YOUR ASSIGNMENT
Please return every record exactly, with no pictures included.

SOURCE INFORMATION
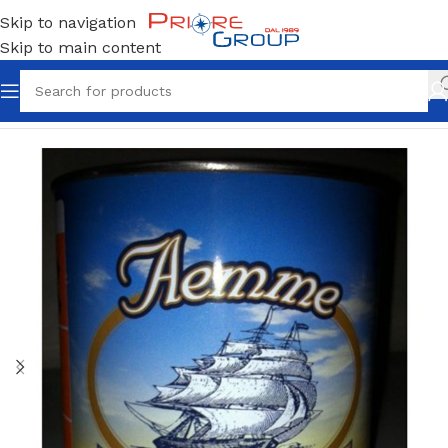
Skip to navigation
Skip to main content
Home
Antivegetativa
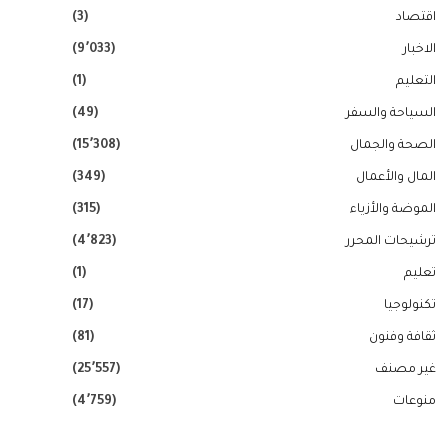
اقتصاد
(3)
الاخبار
(9٬033)
التعليم
(1)
السياحة والسفر
(49)
الصحة والجمال
(15٬308)
المال والأعمال
(349)
الموضة والأزياء
(315)
ترشيحات المحرر
(4٬823)
تعليم
(1)
تكنولوجيا
(17)
ثقافة وفنون
(81)
غير مصنف
(25٬557)
منوعات
(4٬759)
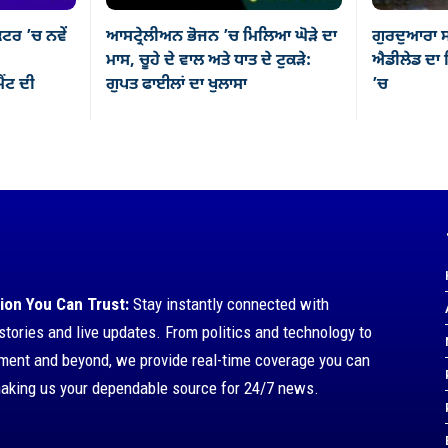
ਕਟਰ ’ਚ ਨਵੇਂ
ਆਸਟ੍ਰੇਲੀਅਨ ਭੋਜਨ ’ਚ ਮਿਲਿਆ ਘੋੜੇ ਦਾ
ਗੁਰਦੁਆਰਾ ਸ
ਮਾਸ, ਚੂਹੇ ਦੇ ਵਾਲ ਅਤੇ ਧਾਤ ਦੇ ਟੁਕੜੇ:
ਐਡੀਲੇਡ ਦਾ ਸ
ਂਟ ਦੀ
ਗੁਪਤ ਫਾਈਲਾਂ ਦਾ ਖੁਲਾਸਾ
’ਚ
ion You Can Trust:
Stay instantly connected with
stories and live updates. From politics and technology to
nment and beyond, we provide real-time coverage you can
making us your dependable source for 24/7 news.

SOLUTION TO THE EXERCISE
Skip to navigation
Skip to main content
Home
Antivegetativa
اقتصاد
(3)
الاخبار
(9٬033)
التعليم
(1)
السياحة والسفر
(49)
الصحة والجمال
(15٬308)
المال والأعمال
(349)
الموضة والأزياء
(315)
ترشيحات المحرر
(4٬823)
تعليم
(1)
تكنولوجيا
(17)
ثقافة وفنون
(81)
غير مصنف
(25٬557)
منوعات
(4٬759)
ਕਟਰ ’ਚ ਨਵੇਂ
ਆਸਟ੍ਰੇਲੀਅਨ ਭੋਜਨ ’ਚ ਮਿਲਿਆ ਘੋੜੇ ਦਾ
ਗੁਰਦੁਆਰਾ ਸ
ਮਾਸ, ਚੂਹੇ ਦੇ ਵਾਲ ਅਤੇ ਧਾਤ ਦੇ ਟੁਕੜੇ:
ਐਡੀਲੇਡ ਦਾ ਸ
ਂਟ ਦੀ
ਗੁਪਤ ਫਾਈਲਾਂ ਦਾ ਖੁਲਾਸਾ
’ਚ
ion You Can Trust:
Stay instantly connected with
stories and live updates. From politics and technology to
nment and beyond, we provide real-time coverage you can
making us your dependable source for 24/7 news.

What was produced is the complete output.